Similarly, network security function Data Loss Prevention (DLP) is used for making sure that end users do not send sensitive or critical information outside the corporate network. A WAF or Web Application Firewall helps protect web applications by filtering and monitoring HTTP traffic between a web application and the Internet. A remote browser isolates the user’s Internet browsing activity from the end user’s device and from the rest of the enterprise’s networks and systems.
Hence one or many security functions work in tandem to enable a security feature.
This is how the entire converged platform looks like that is centered on user Identity.
The above image shows how identities are the center to access decisions. The context that the users, devices, and applications have determines their level of access to the different clouds to the left.

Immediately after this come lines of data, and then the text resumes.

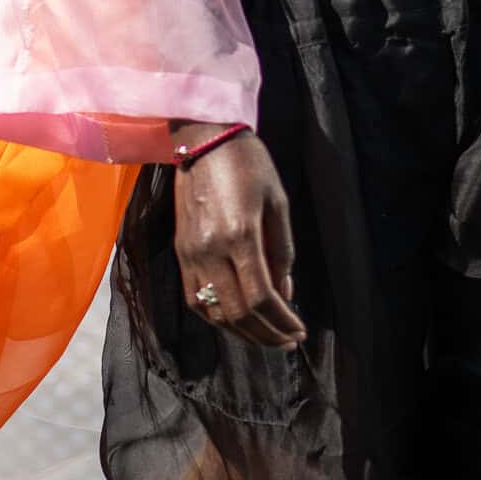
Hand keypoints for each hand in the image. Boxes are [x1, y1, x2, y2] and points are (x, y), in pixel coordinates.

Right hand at [171, 125, 306, 349]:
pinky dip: (218, 318)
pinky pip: (197, 300)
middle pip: (238, 314)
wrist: (204, 138)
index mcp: (239, 235)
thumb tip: (286, 295)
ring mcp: (191, 254)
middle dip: (266, 335)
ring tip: (267, 336)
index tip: (299, 332)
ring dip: (243, 333)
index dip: (282, 322)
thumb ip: (282, 252)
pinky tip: (238, 321)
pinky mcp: (181, 252)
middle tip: (288, 340)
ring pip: (215, 313)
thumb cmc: (249, 164)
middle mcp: (210, 250)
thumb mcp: (278, 203)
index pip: (261, 298)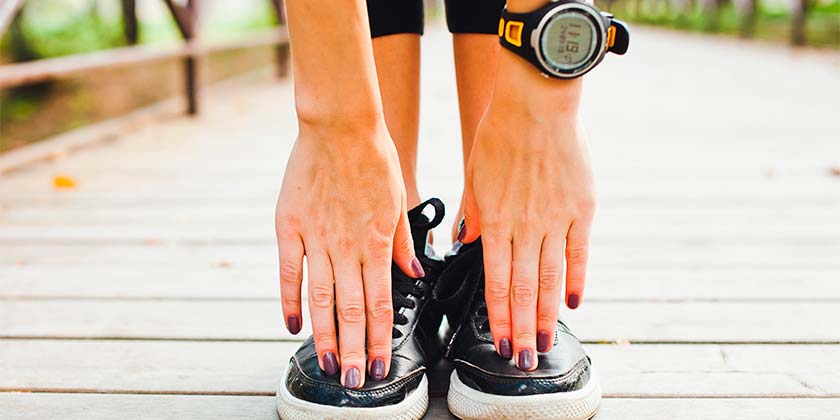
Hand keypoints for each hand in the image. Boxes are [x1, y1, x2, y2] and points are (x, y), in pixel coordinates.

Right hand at [275, 121, 422, 387]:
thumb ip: (403, 241)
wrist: (340, 124)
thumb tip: (414, 273)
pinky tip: (292, 326)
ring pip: (321, 298)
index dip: (379, 337)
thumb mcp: (398, 199)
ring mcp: (316, 238)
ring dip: (325, 336)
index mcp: (377, 242)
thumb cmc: (375, 158)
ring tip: (329, 365)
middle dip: (355, 349)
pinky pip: (289, 271)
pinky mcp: (290, 226)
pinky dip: (290, 299)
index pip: (380, 302)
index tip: (381, 364)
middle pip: (350, 309)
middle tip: (355, 380)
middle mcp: (347, 246)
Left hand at [460, 53, 594, 370]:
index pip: (495, 281)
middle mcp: (524, 228)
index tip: (500, 343)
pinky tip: (574, 303)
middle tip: (524, 360)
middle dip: (521, 329)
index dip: (498, 316)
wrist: (537, 105)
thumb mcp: (474, 176)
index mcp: (495, 221)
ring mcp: (555, 220)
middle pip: (522, 289)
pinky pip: (579, 253)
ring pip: (550, 278)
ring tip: (545, 343)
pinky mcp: (581, 209)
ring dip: (546, 314)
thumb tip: (467, 242)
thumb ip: (474, 213)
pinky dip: (577, 279)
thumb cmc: (500, 137)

A SASE architecture enables end-to-end security for everyone across the organization – whether the source is a remote worker, a branch location, the headquarters, or even the customer that interacts with the organization’s networks and applications. Threat prevention capabilities inherent to SASE include encryption of all communications, firewalls, URL filtering, anti-malware, and intrusion prevention systems (IPS). These capabilities are available to all connected network edges across the globe. SASE combines an SD-WAN approach and security functionalities into one cloud-based service. A WAN in a SASE service is not the same as in an SD-WAN. A SASE vendor has a globally distributed network fabric that is made up of their own points of presence (PoPs). And as we mentioned above, an alternative to the vendor’s network fabric is to use a public cloud provider’s PoPs.
To sum up, every organization needs an SD-WAN solution that can support multiple options to select from an always-updated stack of various networking as well as security functions and create a cloud-native capability to completely secure their WAN.